Work task. Write out the entries below from the line containing "Glycyrrhizate*, Polyglyceryl-2 Triisostearate*, CI" through the line containing "Sản phẩm vượt trội", both lines included, omitting the pictures.

*** Dataset records ***

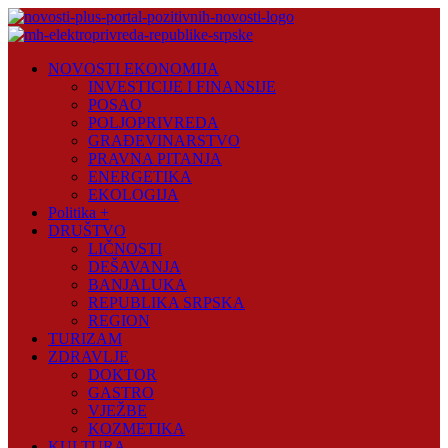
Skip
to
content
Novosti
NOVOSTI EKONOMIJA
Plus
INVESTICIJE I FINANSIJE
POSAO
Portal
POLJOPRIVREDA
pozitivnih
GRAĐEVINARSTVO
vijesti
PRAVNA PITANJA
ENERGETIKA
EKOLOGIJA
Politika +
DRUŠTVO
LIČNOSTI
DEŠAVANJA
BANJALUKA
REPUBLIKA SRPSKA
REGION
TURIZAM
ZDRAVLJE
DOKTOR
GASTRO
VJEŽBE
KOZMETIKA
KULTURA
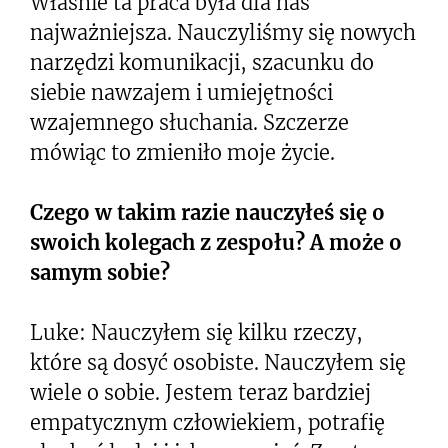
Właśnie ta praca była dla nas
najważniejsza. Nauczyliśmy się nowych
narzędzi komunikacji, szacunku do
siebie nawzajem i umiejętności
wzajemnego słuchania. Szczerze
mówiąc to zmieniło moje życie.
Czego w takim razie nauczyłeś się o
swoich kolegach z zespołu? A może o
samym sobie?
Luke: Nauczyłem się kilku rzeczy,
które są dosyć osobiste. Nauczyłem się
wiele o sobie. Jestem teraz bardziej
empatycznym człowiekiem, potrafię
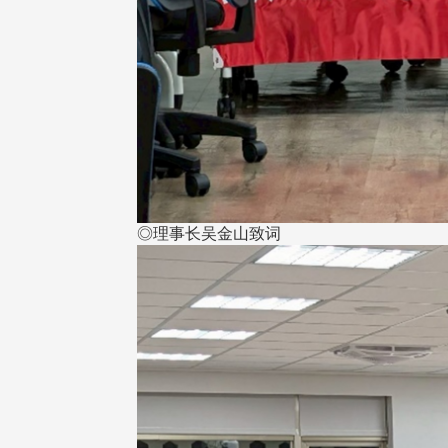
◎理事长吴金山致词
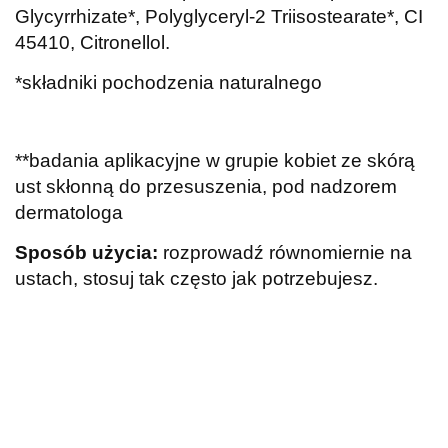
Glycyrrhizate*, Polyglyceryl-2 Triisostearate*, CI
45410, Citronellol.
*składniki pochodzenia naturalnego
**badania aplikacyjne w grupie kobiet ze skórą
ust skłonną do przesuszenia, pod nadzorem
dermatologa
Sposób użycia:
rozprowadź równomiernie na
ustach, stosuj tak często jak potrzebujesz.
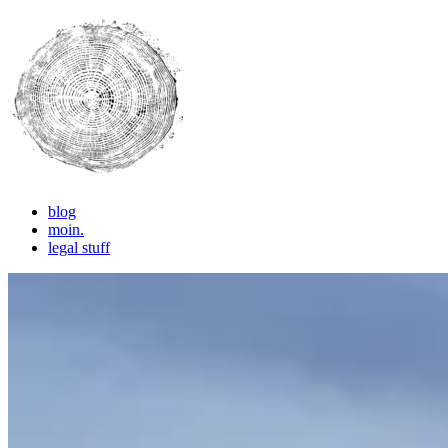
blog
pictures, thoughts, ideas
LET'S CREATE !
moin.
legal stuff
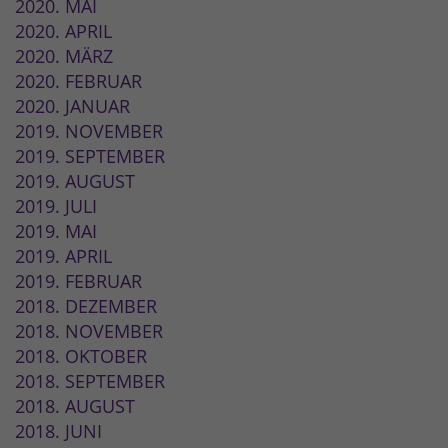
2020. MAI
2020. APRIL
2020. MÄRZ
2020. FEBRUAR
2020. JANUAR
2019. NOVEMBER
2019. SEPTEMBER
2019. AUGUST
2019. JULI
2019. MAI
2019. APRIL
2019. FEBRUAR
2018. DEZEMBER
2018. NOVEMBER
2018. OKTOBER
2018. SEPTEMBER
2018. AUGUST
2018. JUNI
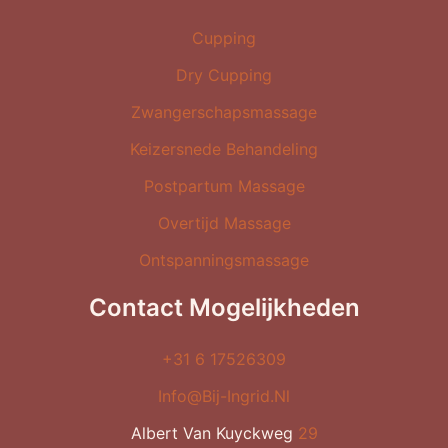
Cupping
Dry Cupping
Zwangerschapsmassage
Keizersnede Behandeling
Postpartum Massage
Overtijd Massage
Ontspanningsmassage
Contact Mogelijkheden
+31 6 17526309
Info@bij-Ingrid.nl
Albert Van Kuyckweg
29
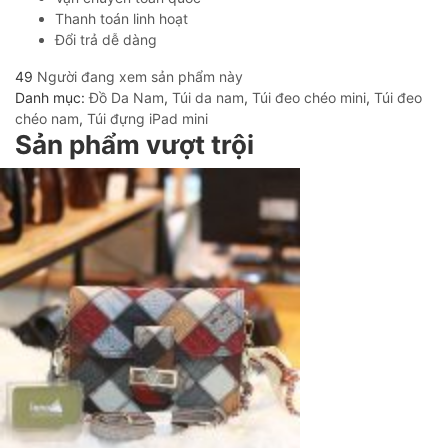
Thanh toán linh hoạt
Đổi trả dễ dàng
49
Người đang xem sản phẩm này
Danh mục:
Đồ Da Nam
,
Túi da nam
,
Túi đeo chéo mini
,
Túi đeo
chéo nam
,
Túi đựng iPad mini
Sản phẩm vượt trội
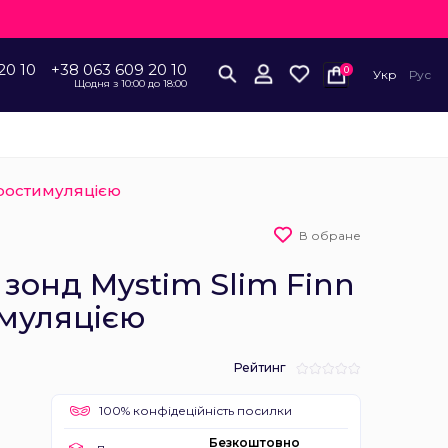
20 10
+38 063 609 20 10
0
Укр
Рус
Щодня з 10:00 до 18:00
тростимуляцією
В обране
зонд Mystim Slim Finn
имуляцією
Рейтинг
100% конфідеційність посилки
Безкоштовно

*** End of Dataset records ***
*** Dataset records ***

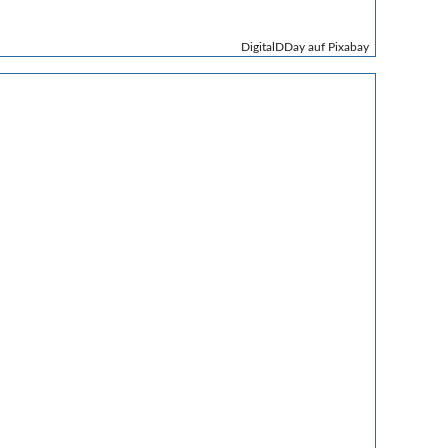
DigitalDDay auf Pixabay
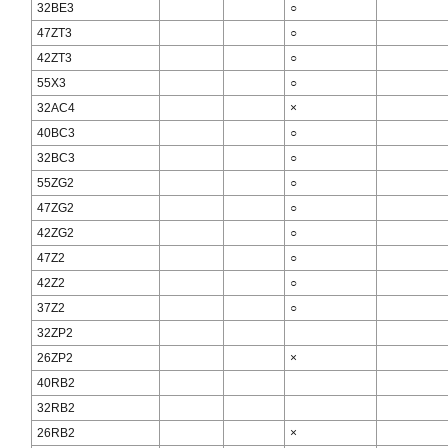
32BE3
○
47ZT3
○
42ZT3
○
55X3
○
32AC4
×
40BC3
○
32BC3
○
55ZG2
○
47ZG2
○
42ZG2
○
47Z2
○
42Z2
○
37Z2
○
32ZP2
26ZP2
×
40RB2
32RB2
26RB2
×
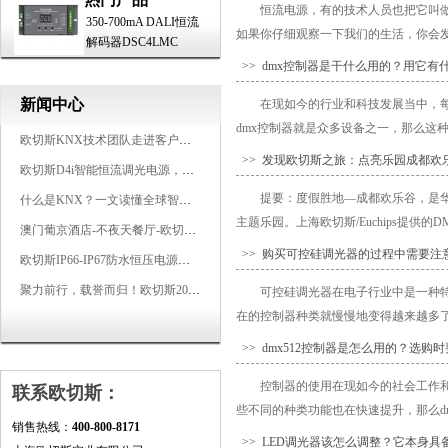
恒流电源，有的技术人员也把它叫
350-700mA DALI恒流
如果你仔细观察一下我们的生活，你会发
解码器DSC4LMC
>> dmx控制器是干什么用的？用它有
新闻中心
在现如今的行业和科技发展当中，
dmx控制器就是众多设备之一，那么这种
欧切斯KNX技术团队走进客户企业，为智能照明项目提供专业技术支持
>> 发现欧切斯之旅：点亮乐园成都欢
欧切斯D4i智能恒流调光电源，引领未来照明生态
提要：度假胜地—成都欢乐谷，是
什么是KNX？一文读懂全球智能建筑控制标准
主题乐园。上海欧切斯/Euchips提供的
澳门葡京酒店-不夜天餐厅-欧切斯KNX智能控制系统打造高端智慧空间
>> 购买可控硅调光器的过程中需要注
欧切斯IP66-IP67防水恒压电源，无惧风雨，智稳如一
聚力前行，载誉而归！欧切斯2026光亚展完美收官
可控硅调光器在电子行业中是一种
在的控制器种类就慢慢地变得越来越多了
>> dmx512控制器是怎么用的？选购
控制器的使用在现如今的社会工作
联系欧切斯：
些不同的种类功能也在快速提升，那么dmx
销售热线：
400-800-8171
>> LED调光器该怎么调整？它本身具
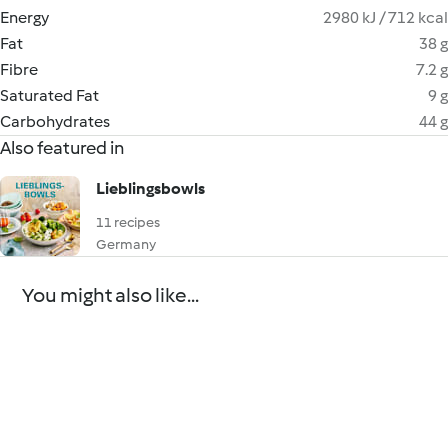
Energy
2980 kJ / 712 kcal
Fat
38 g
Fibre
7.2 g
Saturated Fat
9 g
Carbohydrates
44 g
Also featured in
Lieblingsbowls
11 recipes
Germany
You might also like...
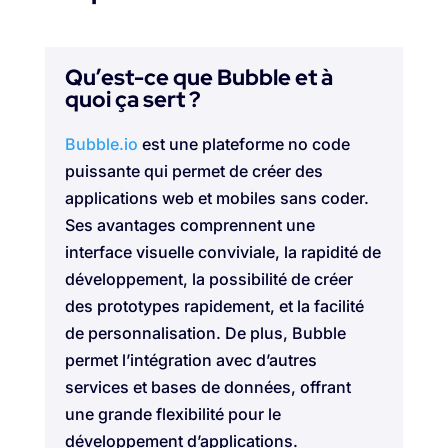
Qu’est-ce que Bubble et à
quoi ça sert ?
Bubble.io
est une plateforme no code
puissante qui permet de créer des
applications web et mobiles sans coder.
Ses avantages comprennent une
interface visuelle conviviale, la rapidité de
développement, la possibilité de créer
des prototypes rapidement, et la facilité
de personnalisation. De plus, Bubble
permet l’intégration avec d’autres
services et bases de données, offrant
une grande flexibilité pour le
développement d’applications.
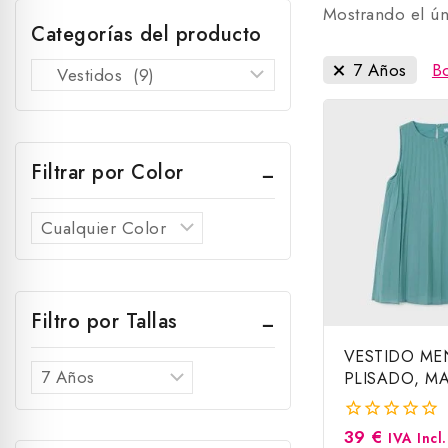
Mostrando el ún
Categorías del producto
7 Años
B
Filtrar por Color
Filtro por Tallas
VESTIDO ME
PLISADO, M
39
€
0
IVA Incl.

*** End of Dataset records ***

Your solution.
Glycyrrhizate*, Polyglyceryl-2 Triisostearate*, CI
45410, Citronellol.
*składniki pochodzenia naturalnego
**badania aplikacyjne w grupie kobiet ze skórą
ust skłonną do przesuszenia, pod nadzorem
dermatologa
Sposób użycia:
rozprowadź równomiernie na
ustach, stosuj tak często jak potrzebujesz.
blog
pictures, thoughts, ideas
LET'S CREATE !
moin.
legal stuff
2020. MAI
2020. APRIL
2020. MÄRZ
2020. FEBRUAR
2020. JANUAR
2019. NOVEMBER
2019. SEPTEMBER
2019. AUGUST
2019. JULI
2019. MAI
2019. APRIL
2019. FEBRUAR
2018. DEZEMBER
2018. NOVEMBER
2018. OKTOBER
2018. SEPTEMBER
2018. AUGUST
2018. JUNI
Cupping
Dry Cupping
Zwangerschapsmassage
Keizersnede Behandeling
Postpartum Massage
Overtijd Massage
Ontspanningsmassage
Contact Mogelijkheden
+31 6 17526309
Info@bij-Ingrid.nl
Albert Van Kuyckweg
29
Thanh toán linh hoạt
Đổi trả dễ dàng
49
Người đang xem sản phẩm này
Danh mục:
Đồ Da Nam
,
Túi da nam
,
Túi đeo chéo mini
,
Túi đeo
chéo nam
,
Túi đựng iPad mini
Sản phẩm vượt trội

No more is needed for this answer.